> TEXT SEGMENT:
# does baking soda act as a buffer?



## s1edneck700 (Jan 5, 2006)

i searched this site with ambitions to find out the exact effects of baking soda on ph level. It obviously raises the ph since i just dosed my tank 2 days ago with 1 1/2 tsp. and the ph has risen .8 points, wayyy to fast for my taste but hopefully the fish will make it (30 gal). all im really concerned with is that if it will stabilize the ph level. how high will baking soda raise the ph of water also, it doesent just keep increasing as you add it does it? experienced answeres are appreciated.....thank you.


----------



## sccavee (Feb 11, 2003)

To use baking soda you need a KH tester. Baking soad raises your buffering capacity (KH), which affects PH. I for one have low buffering, and low PH. If you have a high KH already there is no need to add baking soda.


----------



## lament configuration (Jun 22, 2003)

i dont think sodium bicarbonate is a strong enough of a base to raise your pH that high. you would need something like NaOH /KOH or NH2 or even (-OCH3) to do that job.


----------



## harrykaa (Jan 10, 2005)

Paul said:


> i dont think sodium bicarbonate is a strong enough of a base to raise your pH that high. you would need something like NaOH /KOH or NH2 or even (-OCH3) to do that job.

> TASK LIST:
(A) Revise the forum thread on baking soda between "## s1edneck700 (Jan" and "are appreciated.....thank you.", inclusive, replacing "baking soda" with "sodium bicarbonate" throughout.
(B) According to the forum thread on baking soda, what tester do you need in order to use baking soda?
The entries after this point are separate material, unrelated to the forum thread.

(Collection entries)
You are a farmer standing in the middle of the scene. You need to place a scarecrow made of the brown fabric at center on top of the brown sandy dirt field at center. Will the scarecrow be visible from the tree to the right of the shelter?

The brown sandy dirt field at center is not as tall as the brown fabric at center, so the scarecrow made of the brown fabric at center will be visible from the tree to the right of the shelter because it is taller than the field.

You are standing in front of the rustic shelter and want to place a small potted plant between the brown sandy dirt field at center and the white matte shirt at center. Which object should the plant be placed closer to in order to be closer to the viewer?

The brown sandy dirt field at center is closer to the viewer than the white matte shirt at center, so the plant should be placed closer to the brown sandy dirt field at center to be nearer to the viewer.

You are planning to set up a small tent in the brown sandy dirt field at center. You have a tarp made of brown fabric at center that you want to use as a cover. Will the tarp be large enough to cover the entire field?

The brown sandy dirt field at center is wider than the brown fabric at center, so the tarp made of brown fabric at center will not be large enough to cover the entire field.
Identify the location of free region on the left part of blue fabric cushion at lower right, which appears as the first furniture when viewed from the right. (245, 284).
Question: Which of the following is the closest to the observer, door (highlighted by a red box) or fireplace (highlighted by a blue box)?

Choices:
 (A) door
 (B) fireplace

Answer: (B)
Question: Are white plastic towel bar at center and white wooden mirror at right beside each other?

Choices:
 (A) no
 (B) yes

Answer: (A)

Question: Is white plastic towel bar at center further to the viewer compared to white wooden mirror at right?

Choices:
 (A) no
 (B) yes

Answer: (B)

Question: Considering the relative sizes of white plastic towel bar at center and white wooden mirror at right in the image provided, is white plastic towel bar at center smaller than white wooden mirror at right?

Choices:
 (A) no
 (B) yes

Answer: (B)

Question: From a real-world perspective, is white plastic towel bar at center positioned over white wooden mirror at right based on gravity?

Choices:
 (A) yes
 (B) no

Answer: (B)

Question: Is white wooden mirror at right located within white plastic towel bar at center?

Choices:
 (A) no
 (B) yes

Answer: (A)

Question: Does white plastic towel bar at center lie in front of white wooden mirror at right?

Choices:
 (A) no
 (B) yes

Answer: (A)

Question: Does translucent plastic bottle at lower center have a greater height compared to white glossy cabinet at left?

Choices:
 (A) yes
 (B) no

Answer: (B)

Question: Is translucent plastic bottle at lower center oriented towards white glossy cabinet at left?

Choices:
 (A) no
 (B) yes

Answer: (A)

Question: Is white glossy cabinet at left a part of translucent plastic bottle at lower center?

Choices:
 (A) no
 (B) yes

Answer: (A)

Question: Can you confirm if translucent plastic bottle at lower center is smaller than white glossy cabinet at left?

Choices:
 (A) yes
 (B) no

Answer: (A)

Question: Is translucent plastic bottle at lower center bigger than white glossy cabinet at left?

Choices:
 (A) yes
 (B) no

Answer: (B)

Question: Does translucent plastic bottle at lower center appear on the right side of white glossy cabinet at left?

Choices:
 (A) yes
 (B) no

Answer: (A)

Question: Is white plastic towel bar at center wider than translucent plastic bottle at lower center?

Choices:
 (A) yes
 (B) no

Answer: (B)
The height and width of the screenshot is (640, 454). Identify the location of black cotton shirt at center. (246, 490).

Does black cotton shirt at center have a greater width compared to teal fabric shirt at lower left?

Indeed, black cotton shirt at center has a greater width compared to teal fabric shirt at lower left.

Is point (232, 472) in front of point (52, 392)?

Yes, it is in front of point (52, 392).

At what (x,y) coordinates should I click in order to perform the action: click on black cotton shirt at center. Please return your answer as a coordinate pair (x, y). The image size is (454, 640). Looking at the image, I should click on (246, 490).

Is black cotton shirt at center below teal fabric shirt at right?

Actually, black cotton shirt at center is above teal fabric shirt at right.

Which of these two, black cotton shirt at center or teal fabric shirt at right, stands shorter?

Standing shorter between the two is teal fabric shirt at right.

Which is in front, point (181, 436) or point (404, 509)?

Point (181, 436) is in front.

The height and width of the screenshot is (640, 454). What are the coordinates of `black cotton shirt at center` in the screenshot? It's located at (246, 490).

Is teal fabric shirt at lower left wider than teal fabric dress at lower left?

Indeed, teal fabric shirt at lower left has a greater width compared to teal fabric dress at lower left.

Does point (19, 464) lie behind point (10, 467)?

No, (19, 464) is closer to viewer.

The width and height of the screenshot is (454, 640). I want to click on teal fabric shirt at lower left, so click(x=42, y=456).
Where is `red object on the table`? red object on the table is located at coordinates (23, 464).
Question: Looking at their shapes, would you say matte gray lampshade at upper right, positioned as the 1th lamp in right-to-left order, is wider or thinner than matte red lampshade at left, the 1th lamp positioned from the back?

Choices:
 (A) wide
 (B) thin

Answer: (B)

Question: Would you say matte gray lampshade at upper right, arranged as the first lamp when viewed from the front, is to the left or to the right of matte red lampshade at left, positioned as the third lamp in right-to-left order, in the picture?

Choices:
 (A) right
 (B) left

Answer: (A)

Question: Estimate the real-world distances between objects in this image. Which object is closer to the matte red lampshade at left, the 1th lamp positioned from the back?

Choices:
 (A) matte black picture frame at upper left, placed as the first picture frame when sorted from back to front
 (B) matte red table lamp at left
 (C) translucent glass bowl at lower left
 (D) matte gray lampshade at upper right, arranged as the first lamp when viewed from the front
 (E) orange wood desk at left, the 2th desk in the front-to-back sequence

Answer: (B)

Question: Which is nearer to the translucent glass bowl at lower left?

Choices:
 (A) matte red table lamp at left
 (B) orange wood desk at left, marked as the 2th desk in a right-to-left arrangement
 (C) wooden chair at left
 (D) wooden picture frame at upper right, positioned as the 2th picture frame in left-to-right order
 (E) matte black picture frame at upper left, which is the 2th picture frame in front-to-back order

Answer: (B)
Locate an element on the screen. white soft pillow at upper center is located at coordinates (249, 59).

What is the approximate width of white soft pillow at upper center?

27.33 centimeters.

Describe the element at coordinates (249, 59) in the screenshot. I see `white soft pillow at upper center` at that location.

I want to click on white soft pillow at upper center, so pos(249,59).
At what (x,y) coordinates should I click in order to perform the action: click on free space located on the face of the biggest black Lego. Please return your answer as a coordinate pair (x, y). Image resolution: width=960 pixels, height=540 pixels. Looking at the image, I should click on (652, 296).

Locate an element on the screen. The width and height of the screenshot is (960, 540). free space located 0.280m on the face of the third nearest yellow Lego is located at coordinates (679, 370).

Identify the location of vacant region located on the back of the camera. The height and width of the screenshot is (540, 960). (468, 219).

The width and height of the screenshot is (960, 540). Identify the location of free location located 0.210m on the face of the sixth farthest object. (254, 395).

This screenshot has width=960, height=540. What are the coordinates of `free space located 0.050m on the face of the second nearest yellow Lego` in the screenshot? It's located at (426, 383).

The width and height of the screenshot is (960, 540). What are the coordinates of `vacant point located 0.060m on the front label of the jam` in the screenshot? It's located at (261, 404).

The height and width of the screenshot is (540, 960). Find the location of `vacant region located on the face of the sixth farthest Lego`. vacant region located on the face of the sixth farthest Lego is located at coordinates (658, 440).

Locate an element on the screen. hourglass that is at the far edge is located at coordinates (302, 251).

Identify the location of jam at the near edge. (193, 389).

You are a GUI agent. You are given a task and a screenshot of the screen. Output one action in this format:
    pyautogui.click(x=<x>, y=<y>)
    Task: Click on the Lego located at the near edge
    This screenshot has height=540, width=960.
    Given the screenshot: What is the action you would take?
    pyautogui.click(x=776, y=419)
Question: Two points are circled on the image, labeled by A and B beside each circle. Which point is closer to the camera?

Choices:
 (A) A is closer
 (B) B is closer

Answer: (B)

> RESPONSES BY ITEM NUMBER:
(A)
## s1edneck700 (Jan 5, 2006)

i searched this site with ambitions to find out the exact effects of sodium bicarbonate on ph level. It obviously raises the ph since i just dosed my tank 2 days ago with 1 1/2 tsp. and the ph has risen .8 points, wayyy to fast for my taste but hopefully the fish will make it (30 gal). all im really concerned with is that if it will stabilize the ph level. how high will sodium bicarbonate raise the ph of water also, it doesent just keep increasing as you add it does it? experienced answeres are appreciated.....thank you.

(B) A KH tester.